For educators, I’d think one have to learn to break free of that military-industrial complex that all education systems are entangled with. There’s just this desire towards having the education system and mainstream schools as cookie cutters; as products of a factory. People involved in management are going to deny it, and I do think they have good intentions – but the fact is that when you’re trying to do these things at a national level, with standardisation, with ‘scientific management’, you’re going to be saddled with things like KPIs, focusing on what can be counted rather than what really counts.

In education, you don’t need managers, you need community organisers; you need people who bring everyone together, get them to share and practice their ideas, and then exchange with one another, persuade each other to adopt good attributes, refine and sharpen one another.
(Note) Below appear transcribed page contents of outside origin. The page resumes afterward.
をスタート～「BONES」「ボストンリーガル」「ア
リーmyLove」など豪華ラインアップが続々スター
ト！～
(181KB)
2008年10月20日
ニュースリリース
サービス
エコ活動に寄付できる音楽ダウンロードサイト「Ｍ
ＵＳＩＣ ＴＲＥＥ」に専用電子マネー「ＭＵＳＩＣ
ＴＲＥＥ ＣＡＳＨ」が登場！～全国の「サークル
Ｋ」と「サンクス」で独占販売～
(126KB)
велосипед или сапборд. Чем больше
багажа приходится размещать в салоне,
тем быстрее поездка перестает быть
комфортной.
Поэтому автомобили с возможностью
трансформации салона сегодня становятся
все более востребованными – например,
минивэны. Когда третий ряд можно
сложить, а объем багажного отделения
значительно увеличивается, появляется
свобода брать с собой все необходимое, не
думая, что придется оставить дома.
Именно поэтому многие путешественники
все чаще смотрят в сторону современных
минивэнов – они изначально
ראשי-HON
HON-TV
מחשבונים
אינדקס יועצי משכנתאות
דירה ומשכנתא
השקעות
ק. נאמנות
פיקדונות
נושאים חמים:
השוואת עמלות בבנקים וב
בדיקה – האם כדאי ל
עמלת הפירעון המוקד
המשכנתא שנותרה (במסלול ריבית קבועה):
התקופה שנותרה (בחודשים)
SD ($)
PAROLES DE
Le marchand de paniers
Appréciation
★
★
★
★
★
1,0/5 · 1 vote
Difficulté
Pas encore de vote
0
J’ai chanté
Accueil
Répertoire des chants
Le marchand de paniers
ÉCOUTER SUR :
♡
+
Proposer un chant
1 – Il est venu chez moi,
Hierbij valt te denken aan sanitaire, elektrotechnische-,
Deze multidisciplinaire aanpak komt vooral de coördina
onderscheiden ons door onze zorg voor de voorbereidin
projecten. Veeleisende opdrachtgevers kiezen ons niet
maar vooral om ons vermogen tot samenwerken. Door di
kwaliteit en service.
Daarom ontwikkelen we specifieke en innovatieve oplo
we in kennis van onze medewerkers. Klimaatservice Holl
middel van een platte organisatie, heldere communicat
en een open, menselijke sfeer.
It is not a competition, it is a community, and the objective is not to be better than one another but to be better as a whole.

How about corporations? There’s no easy answers but I think it boils down again to recognising what the corporation is really after. If it’s profits, then you will forever be just trying to optimise it according to the rules of the day, you’ll be trying to compete in the kind learning environments and commoditise things. But if serving the customer is at the fore, where the rules of the game to maximise profit for the hour does not matter, then you will become the one who push everyone into a wicked learning environment. And that can be a great thing.

Then you’ll be one who don’t hire experts. You’ll be someone who hire professionals, newbies, mavericks – and it doesn’t matter because you’ll be doing something new. You won’t be doing silly competitor analysis because in the category of one, there’s no competitors. Then you’re always going to win.

Wicked Learning Environments – Part 2

Previously I described what wicked learning environments are and introduced the idea of when we can rely on someone with experience. In domains which are marked by fundamental technical knowledge; where that is mostly what is at stake, then having the experienced expert helps. Those are kind learning environments where what they have experienced would sufficiently inform us enough to refine our approach and optimise the outcome.

The problem with the world we reside in now is that things change; and big shifts are happening that can turn kind learning environments into wicked ones. This is especially true for the marketplace. I have previously written about how disruptive startups are changing cultures and that changes the dynamics of the marketplace – it adds new parameters for the competition to consider into the mix.

When that happens, the originally ‘kind’ learning environments turn a bit different. Using back the example of Grab; all of a sudden, being a cab driver isn’t about knowing where to pick up passengers at different times of the day, or knowing the shortest route from point A to B anymore. The driver now have to actually pay attention to the pricing they can get at different times of the day and on the platform vis-a-vis the metered fare. This is way different from the past when they just needed to be able to roughly estimate of the metered fare from one place to another and quickly judge whether they want to take on the job. During the transition, the learning environment quickly turns wicked and as the Grab app algorithm is refined, the learning keeps changing, the old rules of thumb stop working and the players have to adapt. The same happens when new ride-hailing app entrants enter the market.

For someone who prides himself/herself as one who have developed experience and deep expertise, we need to recognise that how much those are valued really depends on the context of the environment, whether things are changing so rapidly as to render those experience/expertise obsolete quickly. This can also happen suddenly (eg. when the world forsake crude oil then rig-building expertise becomes less valuable); so as individuals trying to create the future, we have to think about how we want to really equip and invest in ourselves.

Human capital accumulation is going to shift quite a fair bit.